» INFORMATION GIVEN
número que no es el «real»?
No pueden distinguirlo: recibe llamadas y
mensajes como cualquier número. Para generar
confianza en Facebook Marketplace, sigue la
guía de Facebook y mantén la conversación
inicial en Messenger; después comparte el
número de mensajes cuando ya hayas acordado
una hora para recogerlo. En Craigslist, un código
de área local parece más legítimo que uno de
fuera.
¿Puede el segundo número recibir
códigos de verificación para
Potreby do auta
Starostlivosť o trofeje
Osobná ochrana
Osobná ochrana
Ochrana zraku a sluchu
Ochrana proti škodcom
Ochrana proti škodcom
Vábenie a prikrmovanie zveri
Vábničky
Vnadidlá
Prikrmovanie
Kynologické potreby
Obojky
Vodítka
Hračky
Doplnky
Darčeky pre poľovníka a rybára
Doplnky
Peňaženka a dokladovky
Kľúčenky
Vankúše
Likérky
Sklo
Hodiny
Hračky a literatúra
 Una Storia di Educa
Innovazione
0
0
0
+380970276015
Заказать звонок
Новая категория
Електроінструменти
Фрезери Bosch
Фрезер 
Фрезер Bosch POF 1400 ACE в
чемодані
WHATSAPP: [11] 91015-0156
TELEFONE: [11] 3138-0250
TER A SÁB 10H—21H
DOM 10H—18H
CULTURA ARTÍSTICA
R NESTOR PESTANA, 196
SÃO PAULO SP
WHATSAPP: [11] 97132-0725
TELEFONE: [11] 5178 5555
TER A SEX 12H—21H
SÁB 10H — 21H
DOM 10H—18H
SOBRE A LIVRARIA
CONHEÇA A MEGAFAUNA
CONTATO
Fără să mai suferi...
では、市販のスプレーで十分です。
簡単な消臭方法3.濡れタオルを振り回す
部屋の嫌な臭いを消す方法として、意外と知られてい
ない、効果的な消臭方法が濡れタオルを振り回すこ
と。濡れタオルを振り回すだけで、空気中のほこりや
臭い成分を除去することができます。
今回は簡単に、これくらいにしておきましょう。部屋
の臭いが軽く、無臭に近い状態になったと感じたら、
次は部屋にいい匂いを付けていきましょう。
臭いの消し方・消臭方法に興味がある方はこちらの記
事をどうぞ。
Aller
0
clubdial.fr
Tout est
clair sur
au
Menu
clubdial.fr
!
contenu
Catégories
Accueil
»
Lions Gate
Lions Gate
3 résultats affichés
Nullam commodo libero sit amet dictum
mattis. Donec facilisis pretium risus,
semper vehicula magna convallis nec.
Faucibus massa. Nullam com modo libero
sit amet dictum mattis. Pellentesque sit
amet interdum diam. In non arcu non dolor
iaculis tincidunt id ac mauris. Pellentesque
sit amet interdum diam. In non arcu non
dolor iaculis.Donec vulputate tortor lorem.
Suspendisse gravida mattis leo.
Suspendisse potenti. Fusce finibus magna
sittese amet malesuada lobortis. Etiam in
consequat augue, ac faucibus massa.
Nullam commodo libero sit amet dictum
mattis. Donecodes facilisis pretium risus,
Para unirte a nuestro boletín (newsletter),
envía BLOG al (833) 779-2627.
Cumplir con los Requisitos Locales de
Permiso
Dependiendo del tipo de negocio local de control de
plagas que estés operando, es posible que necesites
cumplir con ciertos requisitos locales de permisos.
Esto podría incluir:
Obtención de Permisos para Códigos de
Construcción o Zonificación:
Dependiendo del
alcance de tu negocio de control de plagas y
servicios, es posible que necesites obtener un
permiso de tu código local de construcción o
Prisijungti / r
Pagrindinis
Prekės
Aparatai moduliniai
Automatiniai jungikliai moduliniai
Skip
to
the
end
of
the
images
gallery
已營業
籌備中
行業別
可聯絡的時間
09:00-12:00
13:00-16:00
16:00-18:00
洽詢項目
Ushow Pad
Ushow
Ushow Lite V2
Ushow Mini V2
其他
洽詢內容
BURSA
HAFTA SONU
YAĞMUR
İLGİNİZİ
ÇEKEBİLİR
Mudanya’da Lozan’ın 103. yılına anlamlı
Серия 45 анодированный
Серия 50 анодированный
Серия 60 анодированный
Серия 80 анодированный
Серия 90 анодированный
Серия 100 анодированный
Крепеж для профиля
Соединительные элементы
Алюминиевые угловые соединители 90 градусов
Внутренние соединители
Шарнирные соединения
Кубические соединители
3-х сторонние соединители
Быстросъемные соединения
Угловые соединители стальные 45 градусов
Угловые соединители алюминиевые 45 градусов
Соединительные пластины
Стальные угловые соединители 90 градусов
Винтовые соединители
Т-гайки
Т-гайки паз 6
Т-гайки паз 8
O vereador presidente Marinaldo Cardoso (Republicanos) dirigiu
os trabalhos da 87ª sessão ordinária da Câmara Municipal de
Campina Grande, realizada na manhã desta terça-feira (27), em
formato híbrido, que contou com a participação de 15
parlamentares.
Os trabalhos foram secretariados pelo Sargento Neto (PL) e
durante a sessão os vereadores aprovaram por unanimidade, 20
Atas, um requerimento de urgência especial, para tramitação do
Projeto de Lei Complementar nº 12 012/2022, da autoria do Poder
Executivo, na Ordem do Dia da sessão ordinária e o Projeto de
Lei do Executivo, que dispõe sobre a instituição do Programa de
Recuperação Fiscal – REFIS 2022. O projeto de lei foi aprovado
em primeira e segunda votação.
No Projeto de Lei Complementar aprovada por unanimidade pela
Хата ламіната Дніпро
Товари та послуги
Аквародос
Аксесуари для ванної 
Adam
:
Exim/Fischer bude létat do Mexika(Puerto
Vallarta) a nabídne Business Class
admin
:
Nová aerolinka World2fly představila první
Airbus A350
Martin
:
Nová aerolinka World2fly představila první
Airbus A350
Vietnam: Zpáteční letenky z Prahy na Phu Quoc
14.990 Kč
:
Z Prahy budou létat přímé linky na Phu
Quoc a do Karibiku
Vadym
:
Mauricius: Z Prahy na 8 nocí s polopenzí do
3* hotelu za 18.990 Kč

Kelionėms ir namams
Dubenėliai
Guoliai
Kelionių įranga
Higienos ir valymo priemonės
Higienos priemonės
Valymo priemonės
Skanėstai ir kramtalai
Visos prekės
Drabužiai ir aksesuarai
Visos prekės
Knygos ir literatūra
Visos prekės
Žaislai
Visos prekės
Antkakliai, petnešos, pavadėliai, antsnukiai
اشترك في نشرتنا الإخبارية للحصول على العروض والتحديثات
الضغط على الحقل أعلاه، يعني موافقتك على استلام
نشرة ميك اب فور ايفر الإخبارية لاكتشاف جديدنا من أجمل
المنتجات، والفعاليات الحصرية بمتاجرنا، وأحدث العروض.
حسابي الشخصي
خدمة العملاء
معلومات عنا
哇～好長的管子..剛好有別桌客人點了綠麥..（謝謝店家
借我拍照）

» WHAT TO PRODUCE
Search the entries for the word "Executivo", then gather every line that has it.

» RESPONSE AREA
Executivo, na Ordem do Dia da sessão ordinária e o Projeto de
Lei do Executivo, que dispõe sobre a instituição do Programa de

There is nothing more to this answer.